Pedro me limpió con cuidado y me subió el pantalón.


– Ya está, lista para trabajar. No se nota nada, lo que has hecho.


– Sí, sí se me nota. Mírame la cara.


El me miró divertido.


– Tienes razón, se te nota, mucho – dijo mientras su mirada se volvía intensa – No me dejes, por favor – susurró serio.


– ¿Cómo lo sabes?


– Pensabas hacerlo, ¿verdad?


– Sí, pero, ¿cómo lo has adivinado?


– Por tu forma de entregarte a mí.


Era cierto, él me conocía demasiado bien.
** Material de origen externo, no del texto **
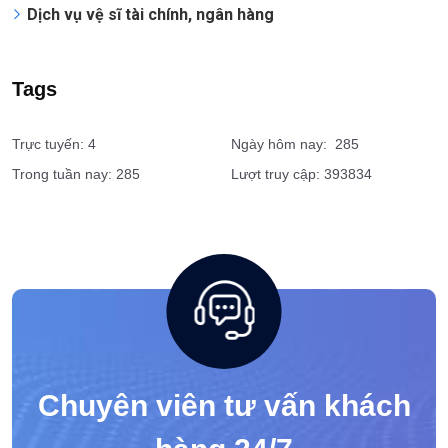
Dịch vụ vệ sĩ tài chính, ngân hàng
Tags
Trực tuyến: 4
Ngày hôm nay: 285
Trong tuần nay: 285
Lượt truy cập: 393834
Chuyên viên tư vấn khách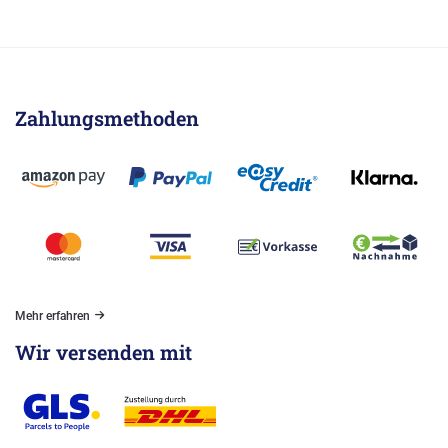
Zahlungsmethoden
Mehr erfahren
Wir versenden mit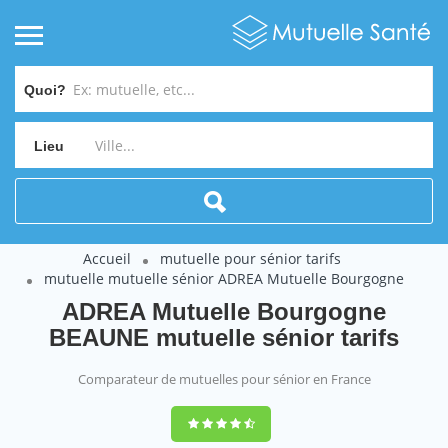
Quoi?
Lieu
Accueil
mutuelle pour sénior tarifs
mutuelle mutuelle sénior ADREA Mutuelle Bourgogne
ADREA Mutuelle Bourgogne
BEAUNE mutuelle sénior tarifs
Comparateur de mutuelles pour sénior en France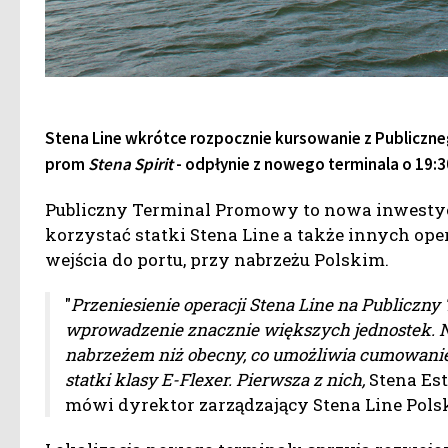
Stena Line wkrótce rozpocznie kursowanie z Publiczn
prom
Stena Spirit
- odpłynie z nowego terminala o 19:3
Publiczny Terminal Promowy to nowa inwestycj
korzystać statki Stena Line a także innych op
wejścia do portu, przy nabrzeżu Polskim.
"
Przeniesienie operacji Stena Line na Publicz
wprowadzenie znacznie większych jednostek. 
nabrzeżem niż obecny, co umożliwia cumowanie 
statki klasy E-Flexer. Pierwsza z nich,
Stena Est
mówi dyrektor zarządzający Stena Line Pols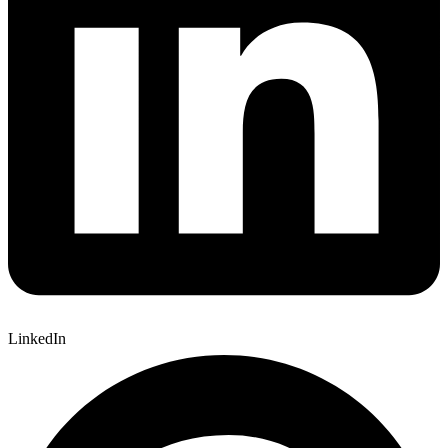
LinkedIn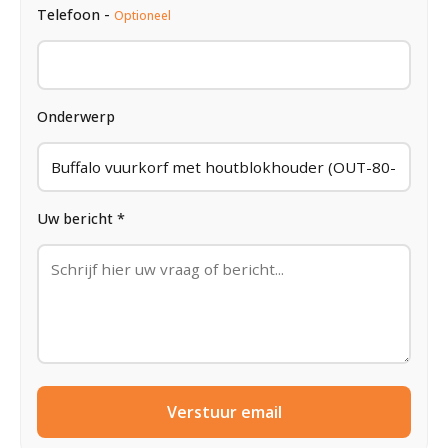
Telefoon -
Optioneel
Onderwerp
Uw bericht *
Verstuur email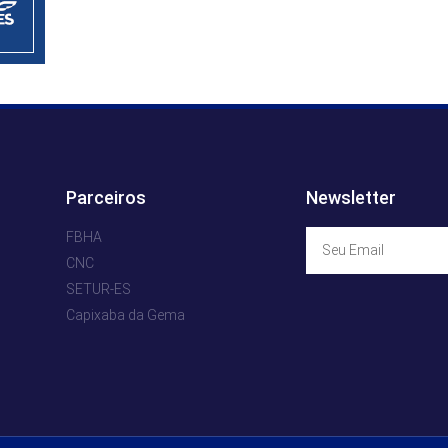
Parceiros
Newsletter
FBHA
CNC
SETUR-ES
Capixaba da Gema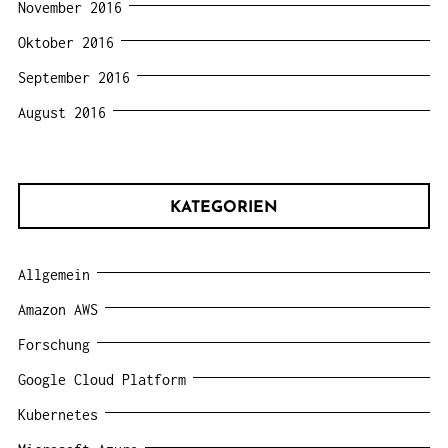
November 2016
Oktober 2016
September 2016
August 2016
KATEGORIEN
Allgemein
Amazon AWS
Forschung
Google Cloud Platform
Kubernetes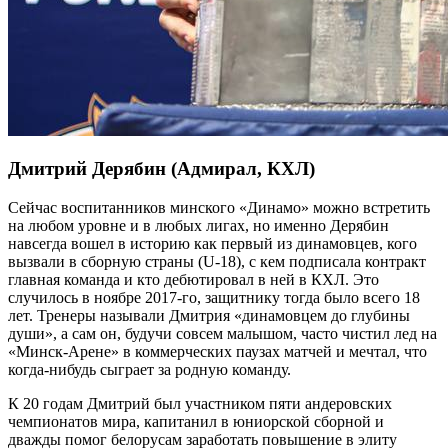
Дмитрий Дерябин (Адмирал, КХЛ)
Сейчас воспитанников минского «Динамо» можно встретить
на любом уровне и в любых лигах, но именно Дерябин
навсегда вошел в историю как первый из динамовцев, кого
вызвали в сборную страны (U-18), с кем подписала контракт
главная команда и кто дебютировал в ней в КХЛ. Это
случилось в ноябре 2017-го, защитнику тогда было всего 18
лет. Тренеры называли Дмитрия «динамовцем до глубины
души», а сам он, будучи совсем малышом, часто чистил лед на
«Минск-Арене» в коммерческих паузах матчей и мечтал, что
когда-нибудь сыграет за родную команду.
К 20 годам Дмитрий был участником пяти андеровских
чемпионатов мира, капитанил в юниорской сборной и
дважды помог белорусам заработать повышение в элиту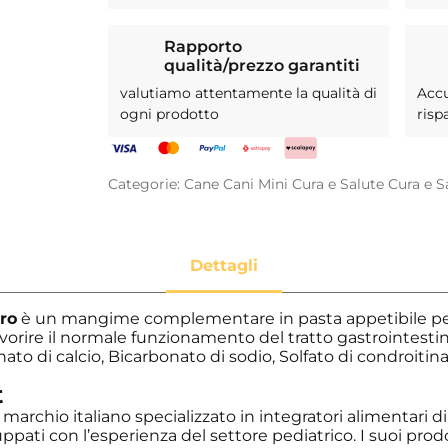
Rapporto
qualità/prezzo garantiti
valutiamo attentamente la qualità di
Acc
ogni prodotto
risp
Categorie:
Cane
Cani Mini
Cura e Salute
Cura e S
ro
è un mangime complementare in pasta appetibile per 
vorire il normale funzionamento del tratto gastrointestin
to di calcio, Bicarbonato di sodio, Solfato di condroitina
t
marchio italiano specializzato in integratori alimentari di
luppati con l’esperienza del settore pediatrico. I suoi prod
– No puedo seguir con esto – me defendí.


– Sí, sí que puedes.


– No Pedro. Él no se merece que lo engañe.


– No sabes de lo que él es capaz.


– ¿Y tú sí?


Se quedó en silencio. Muy callado. Agachó la mirada, cómo para ocultarme alguna triste verdad que yo no deseaba ni necesitaba oír


– Nunca se sabe, de lo que son capaces las personas.


– Esta mañana, cuando él ha estado en casa, quería volver.


Me miró perplejo.


– Quiere que le perdone – seguí al verle azorado.


– ¿Quiere volver contigo? ¿A tu casa? – bramó furioso.


– Sí, eso parece.


– ¿Qué le has dicho Paula? – preguntó ahora impaciente, enfadado. Su mirada, ahora, estaba oscurecida por un sentimiento muy diferente, pensé, que ésa era la mirada que dedicaba a los detenidos. Me asusté. Era fría, distante, diferente.


– Que no me toque y se vaya. Gracias a ti.


Él sonrió de nuevo, pero sus ojos seguían despidiendo furia.


– No quiero obligarte a nada Paula, pero me gustaría que no me dejaras. No sé, que haría si lo hicieras.


– Es todo tan complicado.


– No lo compliques, hazlo simple. Estás conmigo. Punto y final.


– Pero estoy casada y tú también


– Ya sabes, que yo seré libre en cuanto tú quieras.


– Es una situación injusta, sobre todo para mí.


– Sólo quiero que tengas claro, que no todo el mundo es lo que parece.


– Supongo que no... – musité sin saber por qué su actitud.


– Has dicho que me quieres.


– Ha sido el momento – traté de excusarme.


– Pues me quedaré con ese momento para siempre.


Sonreí. Siempre decías cosas así, inesperadamente tiernas.


– Paula, ¿estamos juntos?


– Si, Pedro – claudiqué –. Estamos juntos.